We know. You hate us, and it's too late to apologize. It's too late. But we have a day job, bitches! It keeps us from you, and if we could just get rid of it so we could j'adore you all night long on a sheared mink rug by a crackling fire, we would! We swear we would, but we can't.
Anyj'adore, one of the reasons we've been gone is Donna Karan. We organized her surprise 60th birthday party a couple of weeks back at The Box, and it was WAY too much fun! Everyone came from Billy Joel to Lorraine Bracco to Iman to yogi Rodney Yee and power gays including Calvin Klein, Sandy Gallin and Ross Bleckner.
We had planned for a crazy lineup of entertainment, one part including a big fake cake from which Ashton Kutcher was to jump out of. Well, when Ashton told us he wouldn't be able to make it, we were a bit saddened, but when we got to The Box the night of the party, we were incredibly relieved because the cake had a typo! Whoever made the cake spelled it Donna KAREN! WTF? Who does that? The mistake was too j'adorable so we took a photo right before we had it dumped in the trash. J'Adore!

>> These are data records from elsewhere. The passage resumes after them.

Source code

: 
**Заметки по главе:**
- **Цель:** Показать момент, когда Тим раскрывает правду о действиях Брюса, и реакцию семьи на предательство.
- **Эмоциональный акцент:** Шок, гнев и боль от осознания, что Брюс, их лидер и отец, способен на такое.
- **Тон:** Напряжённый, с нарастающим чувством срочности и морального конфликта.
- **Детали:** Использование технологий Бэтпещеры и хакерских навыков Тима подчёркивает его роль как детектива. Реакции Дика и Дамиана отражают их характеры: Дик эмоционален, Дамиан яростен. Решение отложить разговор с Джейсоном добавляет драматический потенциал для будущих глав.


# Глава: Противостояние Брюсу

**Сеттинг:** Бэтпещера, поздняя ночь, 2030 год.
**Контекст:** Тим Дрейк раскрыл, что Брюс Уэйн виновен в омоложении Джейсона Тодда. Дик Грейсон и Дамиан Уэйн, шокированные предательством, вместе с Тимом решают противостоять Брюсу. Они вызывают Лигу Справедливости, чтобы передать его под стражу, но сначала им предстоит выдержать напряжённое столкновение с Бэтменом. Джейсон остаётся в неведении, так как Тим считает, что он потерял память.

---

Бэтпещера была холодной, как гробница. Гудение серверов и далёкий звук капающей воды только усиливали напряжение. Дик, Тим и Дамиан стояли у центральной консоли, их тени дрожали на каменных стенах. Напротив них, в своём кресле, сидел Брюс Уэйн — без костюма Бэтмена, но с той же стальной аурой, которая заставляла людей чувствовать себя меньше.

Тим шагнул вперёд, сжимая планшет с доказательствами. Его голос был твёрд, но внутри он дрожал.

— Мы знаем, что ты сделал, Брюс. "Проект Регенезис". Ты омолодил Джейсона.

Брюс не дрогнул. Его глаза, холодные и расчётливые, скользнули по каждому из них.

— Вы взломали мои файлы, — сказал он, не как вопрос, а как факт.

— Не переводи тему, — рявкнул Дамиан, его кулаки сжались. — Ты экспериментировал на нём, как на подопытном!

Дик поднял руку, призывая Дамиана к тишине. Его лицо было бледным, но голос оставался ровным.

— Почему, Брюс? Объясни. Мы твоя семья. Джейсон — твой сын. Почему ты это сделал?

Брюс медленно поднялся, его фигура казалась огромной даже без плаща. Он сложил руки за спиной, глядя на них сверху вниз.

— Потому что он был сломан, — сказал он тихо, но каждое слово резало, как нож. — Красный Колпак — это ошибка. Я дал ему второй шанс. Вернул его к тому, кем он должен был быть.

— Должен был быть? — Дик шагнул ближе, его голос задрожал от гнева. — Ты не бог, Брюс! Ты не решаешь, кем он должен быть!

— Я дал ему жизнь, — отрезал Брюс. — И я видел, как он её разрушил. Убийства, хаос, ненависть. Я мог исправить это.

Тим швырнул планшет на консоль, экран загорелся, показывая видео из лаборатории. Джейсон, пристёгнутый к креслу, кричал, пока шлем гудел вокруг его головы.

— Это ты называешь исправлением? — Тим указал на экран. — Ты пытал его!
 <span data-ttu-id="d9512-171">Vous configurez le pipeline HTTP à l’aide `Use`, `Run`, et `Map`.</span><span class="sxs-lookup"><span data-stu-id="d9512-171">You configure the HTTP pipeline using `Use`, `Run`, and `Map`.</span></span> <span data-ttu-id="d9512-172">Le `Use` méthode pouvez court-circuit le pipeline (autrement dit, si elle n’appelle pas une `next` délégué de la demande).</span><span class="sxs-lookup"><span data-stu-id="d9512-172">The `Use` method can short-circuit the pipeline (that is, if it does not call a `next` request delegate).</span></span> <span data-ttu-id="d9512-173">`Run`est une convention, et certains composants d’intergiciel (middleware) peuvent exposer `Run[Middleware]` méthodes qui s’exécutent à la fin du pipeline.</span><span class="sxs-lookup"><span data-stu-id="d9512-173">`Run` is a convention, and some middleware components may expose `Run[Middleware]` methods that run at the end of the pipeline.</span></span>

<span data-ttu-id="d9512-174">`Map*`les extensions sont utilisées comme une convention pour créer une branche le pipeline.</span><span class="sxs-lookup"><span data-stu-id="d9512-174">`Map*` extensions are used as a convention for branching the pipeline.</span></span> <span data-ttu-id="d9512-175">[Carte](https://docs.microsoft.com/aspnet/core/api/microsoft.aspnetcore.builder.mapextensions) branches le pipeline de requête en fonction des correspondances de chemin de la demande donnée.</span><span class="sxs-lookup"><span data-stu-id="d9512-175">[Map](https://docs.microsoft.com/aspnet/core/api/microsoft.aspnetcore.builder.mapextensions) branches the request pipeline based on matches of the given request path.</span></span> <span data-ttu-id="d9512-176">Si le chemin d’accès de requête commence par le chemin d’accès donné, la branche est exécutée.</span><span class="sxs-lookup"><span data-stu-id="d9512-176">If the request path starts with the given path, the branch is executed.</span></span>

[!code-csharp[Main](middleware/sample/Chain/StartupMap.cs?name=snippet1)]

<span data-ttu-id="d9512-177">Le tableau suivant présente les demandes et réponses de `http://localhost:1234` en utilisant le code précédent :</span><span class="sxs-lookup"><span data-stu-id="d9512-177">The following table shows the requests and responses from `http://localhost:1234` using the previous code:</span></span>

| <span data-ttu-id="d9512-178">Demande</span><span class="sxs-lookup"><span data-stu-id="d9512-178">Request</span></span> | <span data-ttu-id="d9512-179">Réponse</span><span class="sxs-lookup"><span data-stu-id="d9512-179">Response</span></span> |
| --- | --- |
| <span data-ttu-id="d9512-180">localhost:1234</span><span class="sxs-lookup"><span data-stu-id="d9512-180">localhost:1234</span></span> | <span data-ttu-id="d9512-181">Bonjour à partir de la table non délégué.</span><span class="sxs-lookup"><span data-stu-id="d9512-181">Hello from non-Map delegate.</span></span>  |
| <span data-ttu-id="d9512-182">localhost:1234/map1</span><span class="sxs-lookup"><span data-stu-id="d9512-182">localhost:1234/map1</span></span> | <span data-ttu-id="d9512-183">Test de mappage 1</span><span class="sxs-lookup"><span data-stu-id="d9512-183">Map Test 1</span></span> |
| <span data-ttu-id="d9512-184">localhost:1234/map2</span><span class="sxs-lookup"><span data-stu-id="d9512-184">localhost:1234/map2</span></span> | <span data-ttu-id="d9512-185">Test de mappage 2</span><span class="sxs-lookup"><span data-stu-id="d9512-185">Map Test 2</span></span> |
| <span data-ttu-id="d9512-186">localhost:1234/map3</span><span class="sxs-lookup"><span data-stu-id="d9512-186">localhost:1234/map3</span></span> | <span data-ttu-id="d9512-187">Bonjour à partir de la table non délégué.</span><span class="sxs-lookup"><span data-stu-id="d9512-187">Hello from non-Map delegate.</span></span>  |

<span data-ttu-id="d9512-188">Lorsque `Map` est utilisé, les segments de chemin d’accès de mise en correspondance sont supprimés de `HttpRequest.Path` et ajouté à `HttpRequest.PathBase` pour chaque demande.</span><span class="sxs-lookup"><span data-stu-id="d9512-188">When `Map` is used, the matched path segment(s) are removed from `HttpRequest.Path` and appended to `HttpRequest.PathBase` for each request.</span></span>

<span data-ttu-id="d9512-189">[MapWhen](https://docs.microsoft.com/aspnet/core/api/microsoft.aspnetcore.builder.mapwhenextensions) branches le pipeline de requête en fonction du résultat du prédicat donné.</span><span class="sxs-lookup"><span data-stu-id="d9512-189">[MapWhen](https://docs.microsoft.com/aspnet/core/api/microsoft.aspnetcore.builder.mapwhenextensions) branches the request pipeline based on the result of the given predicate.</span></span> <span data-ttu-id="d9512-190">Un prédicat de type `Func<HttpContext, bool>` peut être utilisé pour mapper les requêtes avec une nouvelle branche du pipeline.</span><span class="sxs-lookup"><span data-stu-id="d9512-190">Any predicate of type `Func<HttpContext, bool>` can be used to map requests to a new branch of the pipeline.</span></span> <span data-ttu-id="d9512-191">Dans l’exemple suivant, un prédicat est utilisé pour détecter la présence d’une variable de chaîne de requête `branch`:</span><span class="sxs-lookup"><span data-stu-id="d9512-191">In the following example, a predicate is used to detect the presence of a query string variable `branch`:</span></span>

We're hoping to stay with you for a while, but we have two ultra fabulous parties we're doing in Houston, Texas for a powerhouse Italian fashion brand, the name of which we are contractually bound not to give out. We'll fill you in after the fact. Maybe we'll even give you a little update from on site down south, but we can't promise anything cuz we'll probably be too busy killing and grilling our own dinner. You know how they do in Texas!